3.5 INPUT/OUTPUT SIGNALS

Refer to Electrical Drawings

PART 4 – EXECUTION

4.1 INSTALLATION

A. The contractor shall install all control panels and all appurtenances in accordance with the

project drawings.

B. Routine preventative maintenance suggested or required by the manufacturer for the

system components shall be performed by the contractor until the satisfactory completion

of the Site Acceptance Test.

1. All functions should be tested and proved by the contractor before the scheduled Site

Acceptance Test.

2. Upon installation of each control panel, testing shall be performed as detailed in the

submitted Site Acceptance Test Procedure.

3. Deficiencies shall be resolved and fully retested as required to satisfactorily

demonstrate correct operation

4. Test the communications system between Control Panels WSCP, FSCP and RCP.

Verify proper functioning of the communication network and immunity to outside

electrical noise interference.

5. Test all control panel I/O to verify operability and calibration.

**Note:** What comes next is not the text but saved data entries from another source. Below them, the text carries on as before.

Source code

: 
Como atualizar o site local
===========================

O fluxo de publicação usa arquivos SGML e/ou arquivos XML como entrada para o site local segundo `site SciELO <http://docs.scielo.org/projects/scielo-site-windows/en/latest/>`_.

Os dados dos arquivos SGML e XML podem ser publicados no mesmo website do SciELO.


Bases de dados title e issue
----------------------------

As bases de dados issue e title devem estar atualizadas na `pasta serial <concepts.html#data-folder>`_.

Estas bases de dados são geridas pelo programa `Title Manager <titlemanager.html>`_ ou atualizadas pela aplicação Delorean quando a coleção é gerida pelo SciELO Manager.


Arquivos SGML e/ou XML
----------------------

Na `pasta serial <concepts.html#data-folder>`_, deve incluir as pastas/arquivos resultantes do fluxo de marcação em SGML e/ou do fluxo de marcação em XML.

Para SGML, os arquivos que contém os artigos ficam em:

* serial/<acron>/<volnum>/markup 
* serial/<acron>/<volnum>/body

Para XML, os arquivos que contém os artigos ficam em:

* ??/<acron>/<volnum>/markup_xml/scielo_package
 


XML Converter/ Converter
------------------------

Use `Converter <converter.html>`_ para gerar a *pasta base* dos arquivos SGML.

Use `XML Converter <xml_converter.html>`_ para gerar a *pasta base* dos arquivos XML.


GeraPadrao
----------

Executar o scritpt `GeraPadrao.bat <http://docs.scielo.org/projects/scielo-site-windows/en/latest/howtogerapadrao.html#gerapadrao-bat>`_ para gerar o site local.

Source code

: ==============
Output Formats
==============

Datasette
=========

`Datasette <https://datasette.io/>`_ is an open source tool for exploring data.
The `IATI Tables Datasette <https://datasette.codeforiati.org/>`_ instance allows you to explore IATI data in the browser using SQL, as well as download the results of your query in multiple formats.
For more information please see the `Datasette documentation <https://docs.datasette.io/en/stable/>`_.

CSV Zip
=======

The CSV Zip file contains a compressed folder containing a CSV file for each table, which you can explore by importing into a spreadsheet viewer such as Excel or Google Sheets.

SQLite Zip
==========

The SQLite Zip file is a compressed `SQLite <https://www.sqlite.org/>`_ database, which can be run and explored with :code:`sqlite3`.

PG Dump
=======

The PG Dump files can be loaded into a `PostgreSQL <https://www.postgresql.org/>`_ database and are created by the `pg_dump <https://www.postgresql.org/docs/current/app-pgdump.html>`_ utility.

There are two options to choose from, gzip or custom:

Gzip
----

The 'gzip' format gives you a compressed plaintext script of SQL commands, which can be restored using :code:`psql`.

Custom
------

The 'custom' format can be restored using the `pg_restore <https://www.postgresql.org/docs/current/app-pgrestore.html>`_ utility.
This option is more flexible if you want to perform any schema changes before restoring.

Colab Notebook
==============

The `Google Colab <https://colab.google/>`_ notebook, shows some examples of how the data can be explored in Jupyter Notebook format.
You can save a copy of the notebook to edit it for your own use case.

6. Test each control panel power supply UPS in the event of loss of power.

4.2 FIBER OPTIC INSTALLATION

A. Installer Qualifications: Cabling installer must have BICSI-certified RCDD personnel on

staff.

B. Installation Supervision: All fiber optic installation activity shall be under the direct

responsible supervision of an RCDD who shall be present when fiber work is performed at

the site.

C. All fiber strands in a cable are to be terminated on connecting hardware at each end of the

fiber optic cable.

D. Installation is to comply with TIA/EIA-568-C.3.

1. Test all optical fiber strands after termination. Use an OTDR to verify the lengths,

overall loss values, and to locate any defects.

2. Retain all test data, including the overall loss value measured for each strand, and

include the results in the permanent maintenance record.